My Lost Prince

Rosa L.
Chapter #28

Kata Terakhir

Suasana terminal keberangkatan luar negeri tidak terlalu ramai. Mungkin karena masih pagi. Aku terduduk di bangku tunggu, sementara kudengar Om Nick mengoceh dengan Papa tentang rute penerbangannya.

“Hei, Na,” Leon mencolekku yang sedang bengong. 

“Apa?” tanyaku tak bersemangat. Entah kemana larinya semua semangatku saat mendengar Leon hendak pulang.  

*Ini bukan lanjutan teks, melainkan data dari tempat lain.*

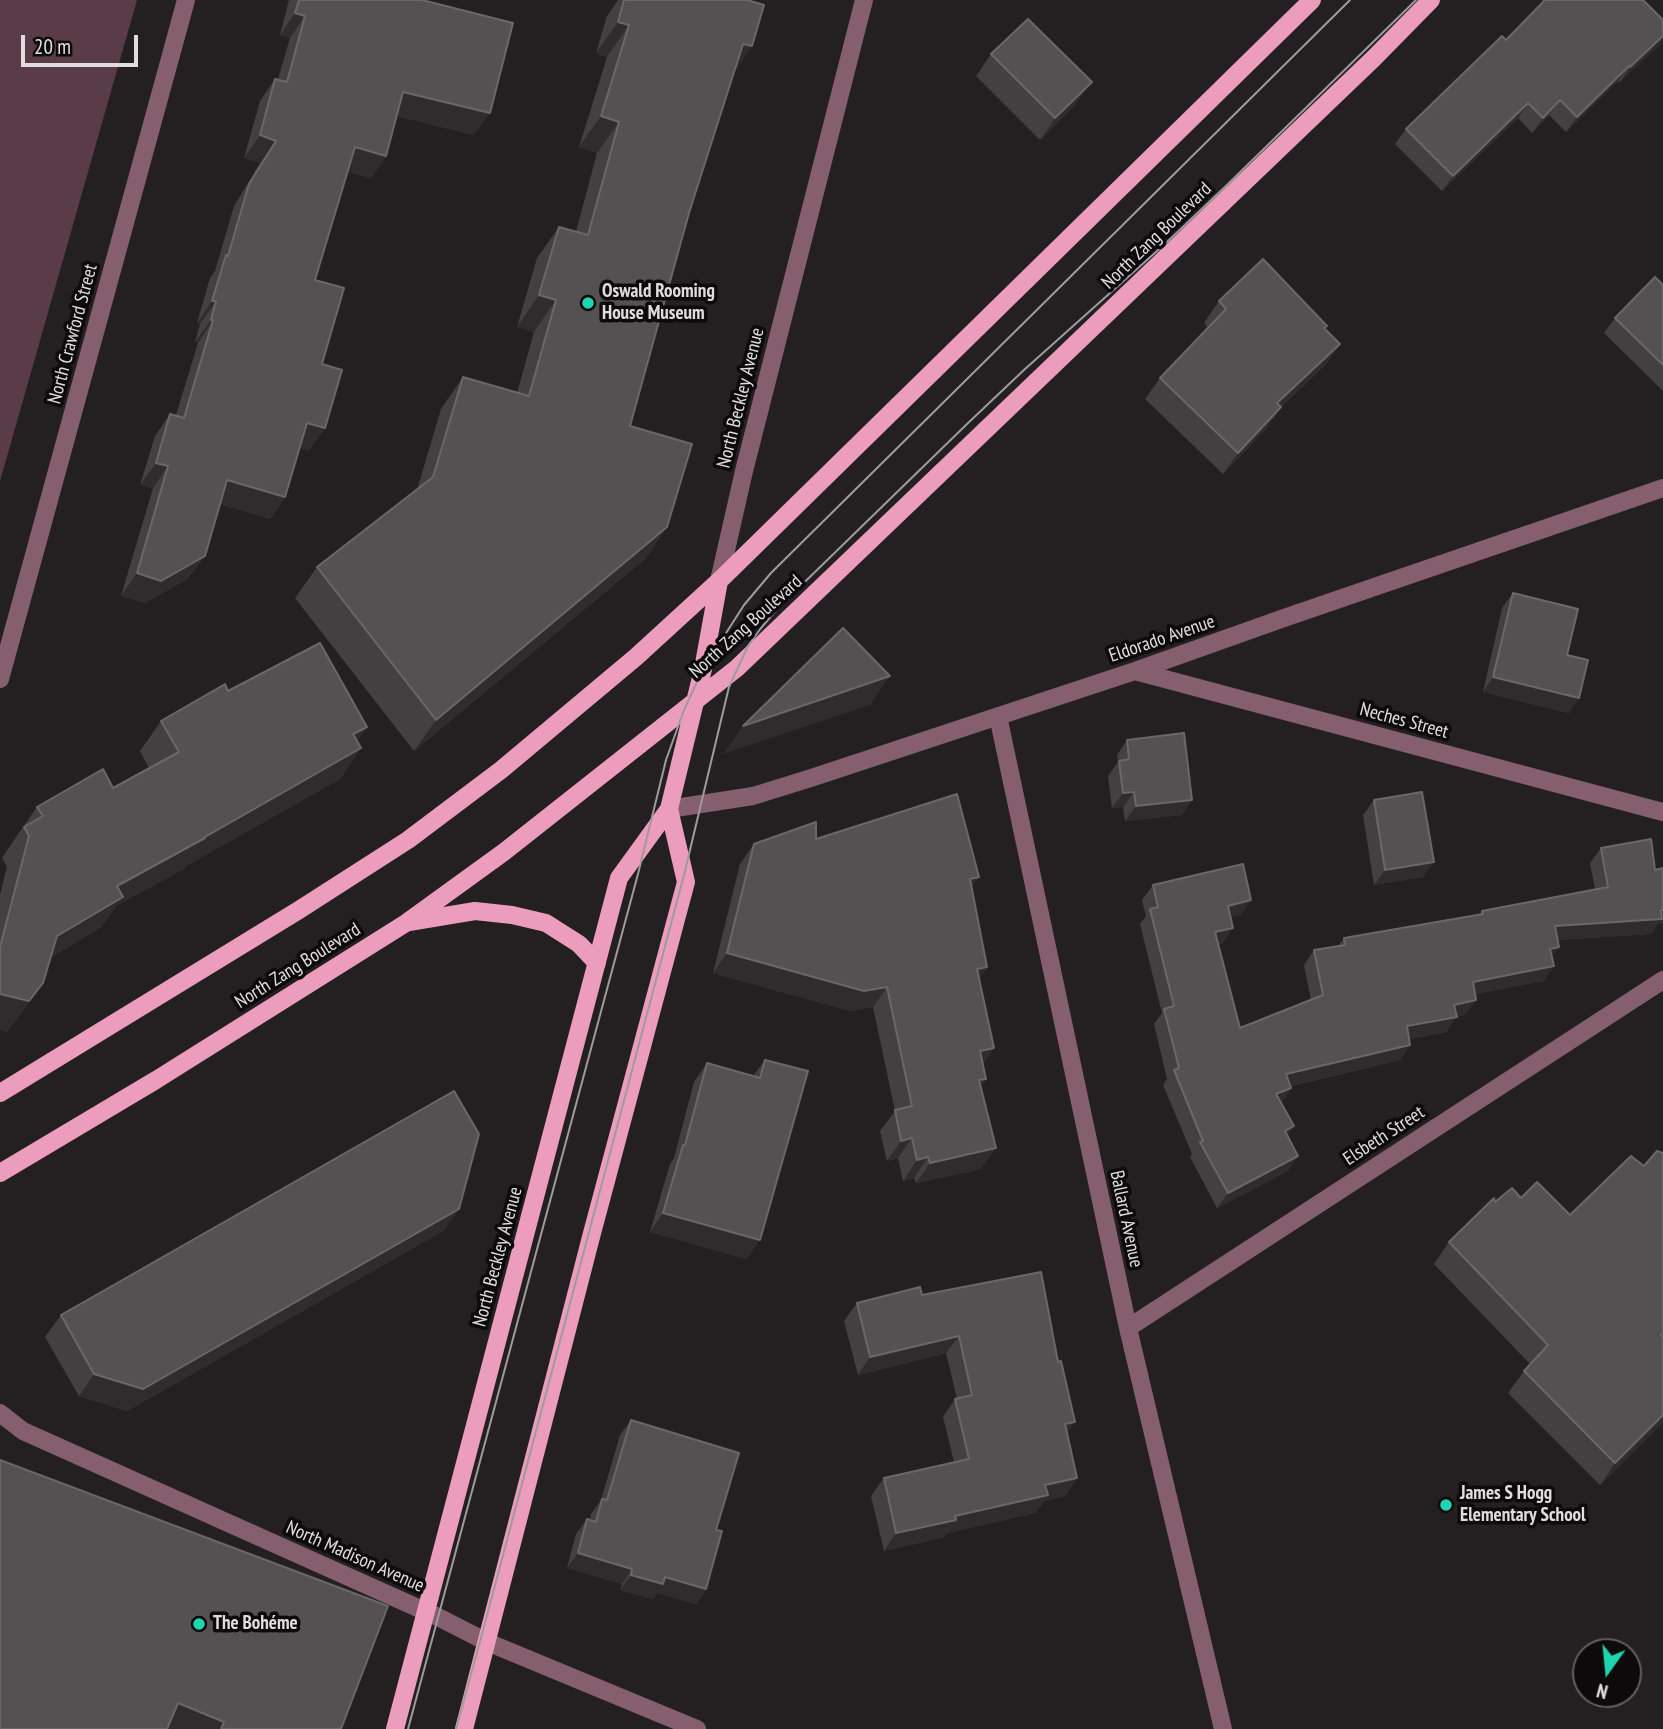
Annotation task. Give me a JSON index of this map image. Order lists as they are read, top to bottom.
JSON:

“Kok lesu gitu, sih? Aku baru mau pulang aja sedih gitu, gimana lagi kalau aku sudah beneran pulang? Bisa nangis meraung-raung kali, ya?” goda Leon. Aku meninju lengannya kesal.

“Nggak, lah! Ini bukan karena kamu,” elakku lalu kembali bersandar di kursi tunggu.

“Oh, ya? Lalu karena apa?” tanya Leon mengejar.

“Karena...” aku kesulitan cari alasan lain.

“Karena kegantenganku?”

Pukulanku yang lain langsung melayang, namun ia menghindar sambil tertawa. Kulihat pengawal Leon mendelik padaku. Oh iya, dia kan pangeran. Untung aku bukan orang asing, kalau tidak, aku pasti sudah dihajar. Karena itu pula aku tidak mengejarnya dan kembali terpuruk di kursiku. Leon duduk lagi di sebelahku.

“Nggak seru, nih! Kamu lemas kayak gini!” komentarnya tidak senang.

“Terus kamu mau apa?” tanyaku tak bergairah.

“Gimana kalau aku cium kamu biar lebih semangat?”

“Eh, jangan kurang ajar, ya!” teriakku, membuat hampir semua orang menoleh ke arahku. Menyadari begitu banyak pandangan mengarah padaku, aku nyengir kagok sampai mereka mengalihkan pandangan. Di sebelahku, Leon tertawa terbahak-bahak. 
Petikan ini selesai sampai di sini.